TVRI, menurutnya, menerapkan diferensiasi yang tegas antara komersialisasi siaran dan ruang partisipasi publik non-komersial.
"Kami mengimbau kepada seluruh komunitas, pengurus Rukun Tetangga (RT), hingga pelaku usaha mikro dan ultra mikro seperti pemilik kedai kopi kecil untuk tidak takut mendaftarkan kegiatan nonton bareng mereka," ujar Ezki dalam keterangannya Selasa 19 Mei 2026.
"TVRI mengusung semangat 'Bola Gembira' yang bertujuan memudahkan masyarakat untuk bisa menonton Piala Dunia, sehingga kami memastikan bahwa skema non-komersial ini sepenuhnya gratis tanpa konsekuensi biaya apa pun."
Kriteria Skema Bebas Biaya
Kebijakan bebas biaya ini diberlakukan khusus untuk kategori non-komersial. Indikator utamanya adalah penyelenggara sama sekali tidak memungut biaya tiket masuk, baik secara langsung maupun tidak langsung, dari para penonton yang hadir.
Sektor usaha skala mikro yang menayangkan pertandingan sebagai fasilitas reguler bagi pelanggan tanpa disertai adanya sponsor eksternal atau kampanye promosi berskala besar juga berhak mendapatkan fasilitas tanpa biaya ini.
Dari regulasi ini adalah menjaga sifat inklusif turnamen agar dapat dinikmati tanpa memberikan beban finansial tambahan bagi masyarakat.

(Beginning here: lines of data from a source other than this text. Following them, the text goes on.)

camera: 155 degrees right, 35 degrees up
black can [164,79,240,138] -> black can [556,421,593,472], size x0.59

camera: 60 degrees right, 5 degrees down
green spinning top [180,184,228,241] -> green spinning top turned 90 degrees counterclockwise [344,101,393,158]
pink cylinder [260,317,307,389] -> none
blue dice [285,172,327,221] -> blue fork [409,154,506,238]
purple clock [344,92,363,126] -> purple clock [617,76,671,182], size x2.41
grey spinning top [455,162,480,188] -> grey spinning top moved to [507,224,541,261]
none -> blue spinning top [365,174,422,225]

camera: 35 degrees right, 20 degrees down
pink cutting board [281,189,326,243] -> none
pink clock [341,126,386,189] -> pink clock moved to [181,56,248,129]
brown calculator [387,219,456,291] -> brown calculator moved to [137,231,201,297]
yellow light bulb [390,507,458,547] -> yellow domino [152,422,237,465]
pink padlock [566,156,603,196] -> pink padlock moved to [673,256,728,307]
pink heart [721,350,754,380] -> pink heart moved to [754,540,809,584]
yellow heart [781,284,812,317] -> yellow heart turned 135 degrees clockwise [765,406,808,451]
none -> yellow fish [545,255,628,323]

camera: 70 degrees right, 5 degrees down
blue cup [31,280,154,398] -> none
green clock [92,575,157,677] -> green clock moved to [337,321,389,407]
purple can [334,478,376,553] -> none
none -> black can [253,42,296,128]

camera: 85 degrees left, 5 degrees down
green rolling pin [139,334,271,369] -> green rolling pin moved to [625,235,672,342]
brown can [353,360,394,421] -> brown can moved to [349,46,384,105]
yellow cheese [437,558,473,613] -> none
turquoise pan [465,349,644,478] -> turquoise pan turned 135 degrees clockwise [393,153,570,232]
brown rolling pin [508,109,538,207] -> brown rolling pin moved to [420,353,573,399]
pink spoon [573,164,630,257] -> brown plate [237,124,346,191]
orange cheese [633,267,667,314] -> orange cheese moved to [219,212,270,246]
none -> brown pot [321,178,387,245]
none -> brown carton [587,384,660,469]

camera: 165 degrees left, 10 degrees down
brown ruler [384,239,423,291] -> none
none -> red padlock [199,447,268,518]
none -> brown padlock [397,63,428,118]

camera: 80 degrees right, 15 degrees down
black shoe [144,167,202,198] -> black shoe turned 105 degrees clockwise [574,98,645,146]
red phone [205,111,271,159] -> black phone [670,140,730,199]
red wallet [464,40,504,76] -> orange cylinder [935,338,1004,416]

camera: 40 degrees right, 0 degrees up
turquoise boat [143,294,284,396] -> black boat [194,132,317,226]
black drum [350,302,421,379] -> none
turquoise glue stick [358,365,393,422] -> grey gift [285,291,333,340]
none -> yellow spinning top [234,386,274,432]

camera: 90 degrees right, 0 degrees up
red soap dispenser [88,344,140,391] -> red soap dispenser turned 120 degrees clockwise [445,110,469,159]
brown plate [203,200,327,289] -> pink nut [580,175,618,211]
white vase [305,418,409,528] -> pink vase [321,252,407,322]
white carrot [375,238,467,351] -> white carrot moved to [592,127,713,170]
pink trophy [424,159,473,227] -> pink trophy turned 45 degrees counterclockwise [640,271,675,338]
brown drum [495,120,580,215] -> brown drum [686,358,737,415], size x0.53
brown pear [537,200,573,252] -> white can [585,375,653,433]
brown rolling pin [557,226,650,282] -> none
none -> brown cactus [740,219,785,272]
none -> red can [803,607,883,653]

Digitalisasi Proses Registrasi
Untuk mempermudah jangkauan, mekanisme pendaftaran kini dialihkan sepenuhnya ke platform digital guna memotong jalur birokrasi. Calon penyelenggara nobar hanya diwajibkan mengakses situs resmi bolagembira.tvrinews.com untuk mengisi data kapasitas serta format acara yang akan diselenggarakan.
Setelah melalui tahapan verifikasi internal dan dinyatakan memenuhi syarat, pemohon akan menerima dokumen berupa stiker digital resmi. Dokumen tersebut dapat dicetak dan dipasang di lokasi acara sebagai bukti otentik bahwa kegiatan nobar yang berlangsung telah memiliki legalitas hukum yang sah.
Melalui standardisasi kelonggaran hukum ini, TVRI memproyeksikan adanya dampak positif ganda: mendorong pertumbuhan ekonomi domestik di tingkat lokal sekaligus meminimalisasi potensi sengketa hukum hak cipta selama turnamen berlangsung.